La Grèce, le Portugal et l’Espagne
Après le Bénélux
puis l’Allemagne, l’Italie et la France, on a eu l’adhésion à toutes les
périodes des pays d’Europe du Sud qui ont posés problème lors des
élargissements.
Lorsque la Grèce a
adhéré à l’UE en 1981, son adhésion a été
longue et difficile.
L’accord d’association date du 9 juillet 1961,
mais dès le 8 juin 1959, la Grèce avait fait
les démarches pour être associée à la CEE. La
Grèce posait problème pour son caractère peut démocratique, associé aux autres
pays d’Europe. En revanche, il était stratégique d’un point de vue de la Guerre
Froide. Son enjeu géopolitique était celui d’un arrimage dans le bloc de
l’Est, proche de l’ex-Yougoslavie. Lorsque la dictature en 1967 et 1974
s’installe, les partenariats sont gelés. Sitôt les colonels tombés, le 17 novembre 1974, des élections libres se
déroulent et le 26 novembre, le gouvernement
élu déclare vouloir adhérer à l’UE. C’est accepté en 1976,
on ouvre des sessions de discussion avec différents gouvernements grecs (dont
certains étaient critiques vis-à-vis de l’UE). En 1979,
on finit par fixer un calendrier. Le 28 juin 1979, le Parlement grec signe l’accord
pour rejoindre l’UE, puis les 9 pays déjà membres votent chacun leur tour et
finalement le 25 juin 1980, les Pays-Bas
acceptent cette entrée. L’adhésion se fait donc le 1
janvier 1981. Sur la durée, la Grèce a donc mis beaucoup de temps à
rejoindre l’UE.
Sur le plan
politique, on s’élargissait au sein de l’UE. Sur le plan économique, on
prévoyait de faire rattraper la Grèce au PIB moyen de l’UE. Ce serait fait en 2006
et la Grèce est aujourd’hui grâce à l’UE le pays le plus riche des Balkans. Les
évènements se sont succédés avec les Jeux Olympiques en 2000, puis son adhésion à l’euro en 2004,
…
Pour le Portugal,
il s’agissait d’un des principaux États membres d’une construction concurrente
de la CEE, l’AELE
(Association Européenne de Libre Echange).
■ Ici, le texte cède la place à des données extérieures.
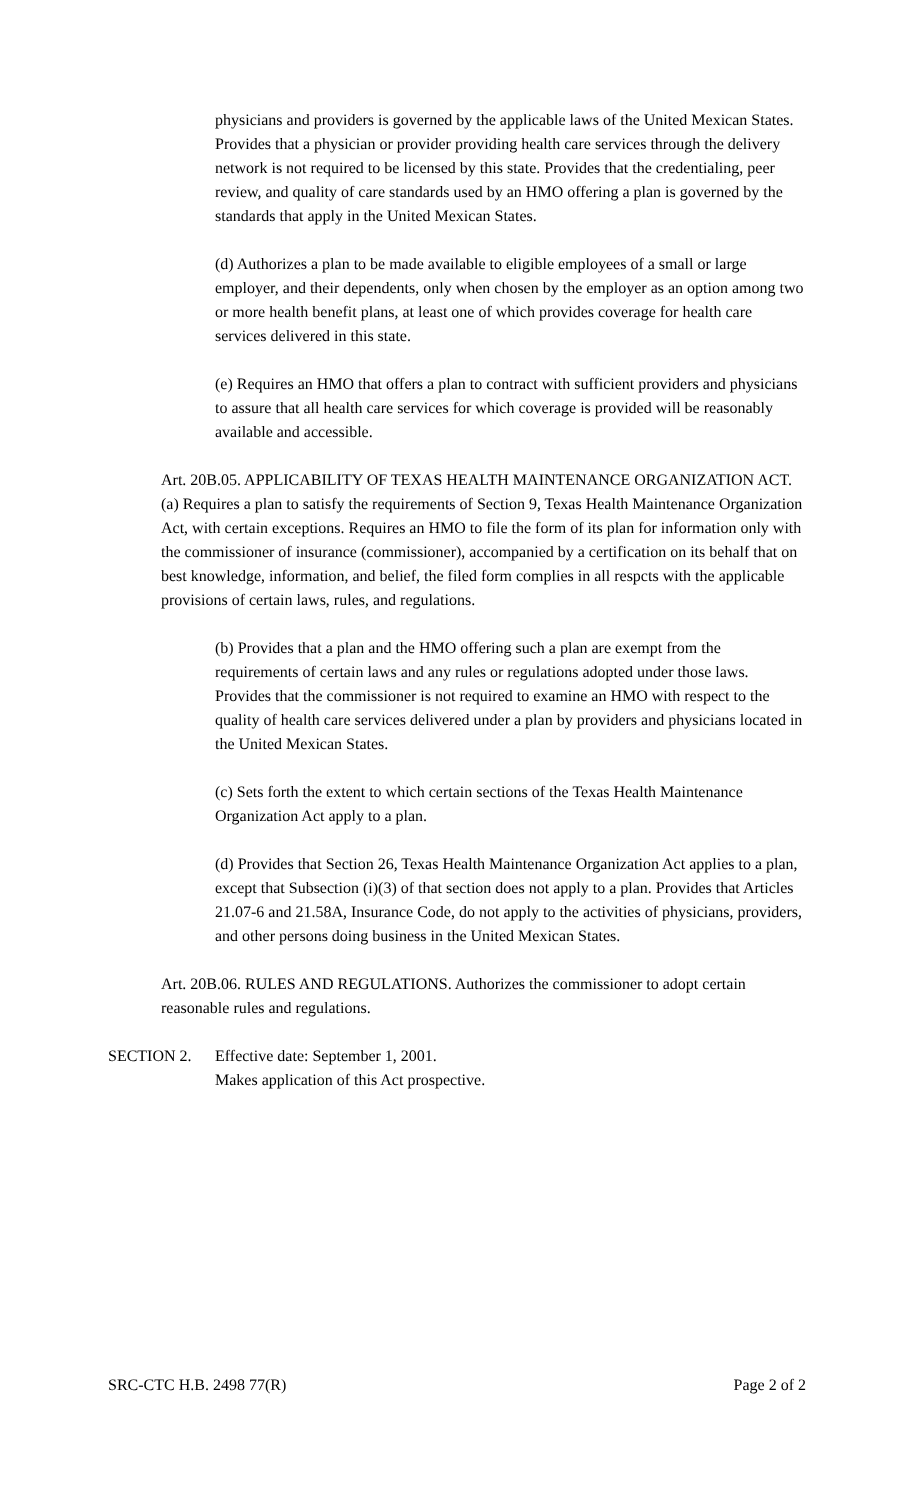physicians and providers is governed by the applicable laws of the United Mexican States. Provides that a physician or provider providing health care services through the delivery network is not required to be licensed by this state. Provides that the credentialing, peer review, and quality of care standards used by an HMO offering a plan is governed by the standards that apply in the United Mexican States.
(d) Authorizes a plan to be made available to eligible employees of a small or large employer, and their dependents, only when chosen by the employer as an option among two or more health benefit plans, at least one of which provides coverage for health care services delivered in this state.
(e) Requires an HMO that offers a plan to contract with sufficient providers and physicians to assure that all health care services for which coverage is provided will be reasonably available and accessible.
Art. 20B.05. APPLICABILITY OF TEXAS HEALTH MAINTENANCE ORGANIZATION ACT. (a) Requires a plan to satisfy the requirements of Section 9, Texas Health Maintenance Organization Act, with certain exceptions. Requires an HMO to file the form of its plan for information only with the commissioner of insurance (commissioner), accompanied by a certification on its behalf that on best knowledge, information, and belief, the filed form complies in all respcts with the applicable provisions of certain laws, rules, and regulations.
(b) Provides that a plan and the HMO offering such a plan are exempt from the requirements of certain laws and any rules or regulations adopted under those laws. Provides that the commissioner is not required to examine an HMO with respect to the quality of health care services delivered under a plan by providers and physicians located in the United Mexican States.
(c) Sets forth the extent to which certain sections of the Texas Health Maintenance Organization Act apply to a plan.
(d) Provides that Section 26, Texas Health Maintenance Organization Act applies to a plan, except that Subsection (i)(3) of that section does not apply to a plan. Provides that Articles 21.07-6 and 21.58A, Insurance Code, do not apply to the activities of physicians, providers, and other persons doing business in the United Mexican States.
Art. 20B.06. RULES AND REGULATIONS. Authorizes the commissioner to adopt certain reasonable rules and regulations.
SECTION 2. Effective date: September 1, 2001.
Makes application of this Act prospective.
SRC-CTC H.B. 2498 77(R) Page 2 of 2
On a longtemps vu les 6 membres de
la CEE opposés aux 7 membres de l’AELE. A cela on peut ajouter le COMECON
(conseil d’assistance économique mutuelle) dans les
années 1990, qui réunissait les pays d’Europe de l’Est communistes
proches de l’URSS. Quand le Portugal
entre dans la CEE en 1986, cela fait déjà 9
ans que le Portugal a entamé les conversations pour joindre le projet.
L’Espagne elle
aussi a eu cet ancrage dans l’OTAN et la CEE. Son adhésion fut aussi lente et
difficile. En 1977, le pays pose sa candidature, juste après le
Portugal. Longtemps cela va pêcher car la France est foncièrement opposée à l’Espagne
sur les aspects agricoles et piscicoles. Avec l’Espagne on a donc immédiatement
des tensions entre les États membres et les États candidats. On a donc eu 8 ans
et demi d’attente pour l’Espagne, ce qui est assez long.
En 1986, on assiste donc à une méridionalisation de
l’Europe (au
départ, la France et l’Italie, puis vient la Grèce et ensuite le Portugal et
l’Espagne). Puisque quelques États du Sud moins riches ont été intégrés, alors,
les autres États du Sud de l’Europe y voient une porte d’entrée. D’ailleurs le
Maroc pose aussi une candidature, poussant l’UE à fixer de nouvelles règles
d’adhésion comme celle d’une partie du territoire sur le continent européen.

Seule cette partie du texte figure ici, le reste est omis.